── EXERCISE TEXT ──
# Tumbling Dice - video lesson



## maplebaby (Oct 26, 2008)

A classic from the Stones in open G tuning. This is my take on the classic and maybe it may help a bit for anyone interested in covering this great tune. Thanks for taking time to watch! 

http://www.youtube.com/watch?v=xP0eRwCvRRc


----------



## puckhead (Sep 8, 2008)

very cool. I'm trying to wrap my head around more alternate tunings, so 
I'm definitely going to boost your view-count over the next few days :smile:


----------



## jcayer (Mar 25, 2007)

Thanks for the lesson.

Good playing !!!


----------



## maplebaby (Oct 26, 2008)

gentlemen.....sure appreciate you taking time to watch! All the best,
dale


----------



## Gunny (Feb 21, 2006)

Yeah. Well done!


----------



## hollowbody (Jan 15, 2008)

Very nice! I can't wait to go home and slap my Tele into Open G and rock this sucker out!


----------



## bagpipe (Sep 19, 2006)

Nice job on the video. Its amazing how many of those Stones riff appear when you drop into open G tuing. 

I remember reading that Keith Richards got that tuning from Ry Cooder while recording some of the early Stones records. He certainly put his own mark on it after that.


----------



## maplebaby (Oct 26, 2008)

open G on the tele sure do work! Yea Keef has just laid down some classics for sure. Got a few miles on him these days....a lot of gigs under the bridge!
───
_YOUR TASKS_
A: According to the Tumbling Dice thread, which guitar tuning does the video lesson use?
B: Rewrite the Tumbling Dice thread from "very cool. I'm" up to and including "(Mar 25, 2007)", putting "open tunings" in place of "alternate tunings".
C: Extend the thread about the Tumbling Dice video lesson, picking up after its final post.
The items that come next have nothing to do with the forum thread.
── DATA TO EXAMINE ──
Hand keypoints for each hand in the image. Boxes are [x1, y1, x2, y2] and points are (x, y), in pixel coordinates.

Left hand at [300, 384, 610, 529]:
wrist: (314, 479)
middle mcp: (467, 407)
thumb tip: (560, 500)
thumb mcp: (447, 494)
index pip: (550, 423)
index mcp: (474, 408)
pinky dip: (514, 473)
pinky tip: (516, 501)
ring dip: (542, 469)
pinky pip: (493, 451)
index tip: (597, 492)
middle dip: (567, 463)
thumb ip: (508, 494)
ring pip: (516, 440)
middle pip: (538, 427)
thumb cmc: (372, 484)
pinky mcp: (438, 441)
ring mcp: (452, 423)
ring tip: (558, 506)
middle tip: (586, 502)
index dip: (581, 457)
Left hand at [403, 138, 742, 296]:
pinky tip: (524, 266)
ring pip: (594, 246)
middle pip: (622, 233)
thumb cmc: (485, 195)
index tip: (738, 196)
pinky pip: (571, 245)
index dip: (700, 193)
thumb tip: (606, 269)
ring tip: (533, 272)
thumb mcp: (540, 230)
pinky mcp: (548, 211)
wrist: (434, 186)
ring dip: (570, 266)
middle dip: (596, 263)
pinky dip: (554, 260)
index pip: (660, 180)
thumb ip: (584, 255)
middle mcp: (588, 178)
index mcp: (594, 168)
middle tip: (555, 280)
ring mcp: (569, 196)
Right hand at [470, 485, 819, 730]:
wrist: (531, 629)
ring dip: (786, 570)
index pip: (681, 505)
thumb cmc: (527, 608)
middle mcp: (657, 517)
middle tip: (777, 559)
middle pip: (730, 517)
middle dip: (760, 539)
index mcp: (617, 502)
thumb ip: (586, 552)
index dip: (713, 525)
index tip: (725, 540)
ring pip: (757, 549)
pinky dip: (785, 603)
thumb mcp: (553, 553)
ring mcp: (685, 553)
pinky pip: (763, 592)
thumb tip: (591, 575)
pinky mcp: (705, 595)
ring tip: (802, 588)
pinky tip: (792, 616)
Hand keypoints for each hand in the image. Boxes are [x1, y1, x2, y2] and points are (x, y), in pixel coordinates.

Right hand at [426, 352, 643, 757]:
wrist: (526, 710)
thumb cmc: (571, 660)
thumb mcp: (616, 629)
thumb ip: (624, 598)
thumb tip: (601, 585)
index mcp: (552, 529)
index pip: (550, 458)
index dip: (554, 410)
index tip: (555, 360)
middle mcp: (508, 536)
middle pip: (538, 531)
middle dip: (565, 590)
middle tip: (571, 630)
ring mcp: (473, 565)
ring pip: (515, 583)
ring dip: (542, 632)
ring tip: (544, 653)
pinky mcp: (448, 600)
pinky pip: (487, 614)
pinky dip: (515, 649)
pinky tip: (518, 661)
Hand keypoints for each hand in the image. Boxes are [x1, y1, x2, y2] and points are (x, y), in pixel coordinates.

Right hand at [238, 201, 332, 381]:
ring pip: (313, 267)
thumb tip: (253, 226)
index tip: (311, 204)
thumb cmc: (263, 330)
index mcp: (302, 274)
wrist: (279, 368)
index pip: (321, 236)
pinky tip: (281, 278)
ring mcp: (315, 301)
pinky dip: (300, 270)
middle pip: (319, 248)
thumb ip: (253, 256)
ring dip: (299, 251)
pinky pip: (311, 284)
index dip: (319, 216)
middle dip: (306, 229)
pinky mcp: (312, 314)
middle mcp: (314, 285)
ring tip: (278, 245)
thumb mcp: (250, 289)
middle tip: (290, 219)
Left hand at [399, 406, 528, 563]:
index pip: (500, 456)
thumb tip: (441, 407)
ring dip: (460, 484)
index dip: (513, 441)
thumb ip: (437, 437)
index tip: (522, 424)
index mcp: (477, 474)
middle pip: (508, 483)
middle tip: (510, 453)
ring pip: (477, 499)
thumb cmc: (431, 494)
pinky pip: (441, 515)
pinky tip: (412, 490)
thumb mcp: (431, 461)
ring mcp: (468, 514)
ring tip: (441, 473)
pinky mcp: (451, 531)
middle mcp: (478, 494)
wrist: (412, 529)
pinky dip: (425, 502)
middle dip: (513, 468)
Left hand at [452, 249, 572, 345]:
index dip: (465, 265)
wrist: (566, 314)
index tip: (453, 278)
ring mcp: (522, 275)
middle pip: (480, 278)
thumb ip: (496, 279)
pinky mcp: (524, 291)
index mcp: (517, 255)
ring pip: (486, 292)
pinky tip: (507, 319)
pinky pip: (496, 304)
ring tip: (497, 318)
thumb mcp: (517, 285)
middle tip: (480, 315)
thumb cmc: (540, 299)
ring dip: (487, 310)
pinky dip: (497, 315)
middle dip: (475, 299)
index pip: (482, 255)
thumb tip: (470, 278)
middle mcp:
───
_NUMBERED ANSWERS_
A: Open G tuning.

B:
very cool. I'm trying to wrap my head around more open tunings, so 
I'm definitely going to boost your view-count over the next few days :smile:


----------



## jcayer (Mar 25, 2007)

C:
thanks all for watching,
dale


----------



## billdraper (Oct 28, 2008)

*Thanks!*

The early Stones were 60's influenced by American blues...acoustic blues as well...so its great to see this video and music played on a guitar that is modelled after old blues acoustic guitars like the Gibson L-OO, and it works very well! The Collings sounds and looks great. I like the sustain and projection demonstrated on that first slide up and down and pull off...one strum and fret hand does the rest. You look like you are holding a pick...but I can't see it so I'm guessing not.

I have a 1940 sunburst Kalamazoo ladder braced and it does ok on this song...fact is it's liking me for playing this one...lol.

Thanks!!!

Bill


----------



## Rhythmeister (May 17, 2006)

Hi Dale,

Just want to say that I really appreciate and enjoy your You Tube postings! Great playing and helpful lessons.

All the best,

Blair


----------



## maplebaby (Oct 26, 2008)

hello gentlemen! really appreciate you taking your time to give this a listen.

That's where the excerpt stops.